Girl's letter to sports retailer calls out gender imbalance in catalog
(CNN) -- A 12-year-old girl from Arizona has called out Dick's Sporting Goods for failing to include female athletes in its 2014 basketball catalog -- and she's getting plenty of backup on the Web.
McKenna Peterson's letter to the company, which her father later tweeted, drew attention to the lack of gender equality in the ads.
"I think that girls should be treated as equally as boys are treated," she wrote. "I, myself, enjoying playing and watching basketball, WOMENS basketball."
The self-proclaimed "Fabulous Basketball Player" has been praised on Twitter for bringing attention to the issue.
Although the basketball catalog does include women, they are portrayed in passive or supportive roles: "sitting in the stands" or "mentioned once in the catalog on page 5 for some shoes" or as "cheerleaders on some coupons," McKenna wrote.
"It's hard enough for girls to break through in this sport as it is, without you guys excluding us from your catalog," she added.

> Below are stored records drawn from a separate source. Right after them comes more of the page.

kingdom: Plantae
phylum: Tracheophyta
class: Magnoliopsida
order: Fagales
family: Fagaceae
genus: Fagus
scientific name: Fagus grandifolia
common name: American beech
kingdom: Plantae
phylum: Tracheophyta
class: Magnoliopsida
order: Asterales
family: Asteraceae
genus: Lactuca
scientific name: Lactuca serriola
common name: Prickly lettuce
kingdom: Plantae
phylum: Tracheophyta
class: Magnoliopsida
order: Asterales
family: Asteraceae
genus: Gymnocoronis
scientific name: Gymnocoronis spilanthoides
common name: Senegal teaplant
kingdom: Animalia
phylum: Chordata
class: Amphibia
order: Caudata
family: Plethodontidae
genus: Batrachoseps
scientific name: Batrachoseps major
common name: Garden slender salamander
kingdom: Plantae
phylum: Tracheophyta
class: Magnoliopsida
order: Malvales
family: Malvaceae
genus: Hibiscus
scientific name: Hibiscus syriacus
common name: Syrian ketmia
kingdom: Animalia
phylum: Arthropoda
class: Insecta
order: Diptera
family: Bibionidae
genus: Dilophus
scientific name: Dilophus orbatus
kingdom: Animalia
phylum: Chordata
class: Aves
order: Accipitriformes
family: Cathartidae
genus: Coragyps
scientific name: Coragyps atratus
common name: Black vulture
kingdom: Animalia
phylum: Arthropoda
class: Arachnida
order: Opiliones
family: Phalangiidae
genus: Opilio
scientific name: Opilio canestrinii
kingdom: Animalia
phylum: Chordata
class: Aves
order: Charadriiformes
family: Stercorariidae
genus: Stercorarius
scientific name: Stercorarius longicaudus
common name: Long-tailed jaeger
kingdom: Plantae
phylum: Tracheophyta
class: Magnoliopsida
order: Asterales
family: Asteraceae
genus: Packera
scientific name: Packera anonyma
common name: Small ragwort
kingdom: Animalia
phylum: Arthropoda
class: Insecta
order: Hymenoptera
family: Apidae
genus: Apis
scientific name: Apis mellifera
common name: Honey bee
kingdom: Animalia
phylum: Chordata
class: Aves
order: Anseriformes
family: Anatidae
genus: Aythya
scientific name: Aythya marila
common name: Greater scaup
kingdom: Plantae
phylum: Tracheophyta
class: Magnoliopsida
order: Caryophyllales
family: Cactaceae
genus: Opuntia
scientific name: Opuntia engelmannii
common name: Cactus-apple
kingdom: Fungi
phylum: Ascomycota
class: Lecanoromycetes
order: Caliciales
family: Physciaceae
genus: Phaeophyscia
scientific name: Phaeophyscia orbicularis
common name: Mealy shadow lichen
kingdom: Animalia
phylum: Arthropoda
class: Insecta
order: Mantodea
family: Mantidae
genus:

The Petersons say they may take their business elsewhere unless Dick's resolves to include more women in its advertising; McKenna even named several of her favorite professional women's basketball players who would fit the bill in the letter.
"Maybe my dad will take me to some other store that supports girls to actually PLAY basketball and follow their dreams and not sit on the sidelines and watch the game to get my next pair of shoes and equipment," McKenna wrote.
UPDATE: McKenna's father, Chris Peterson, tweeted out a response note the family received from Dick's and expressed his disappointment with the "form letter."
A Dick's representative later contacted the family by phone.
"They said that they liked her letter and that in future publications they will consider putting more women in the catalog," Peterson told CNN. "They also pointed us to a commercial that they are running that apparently has a girl in it. It was a very nice conversation that McKenna re-stated her opinion that there needs to be more girls represented."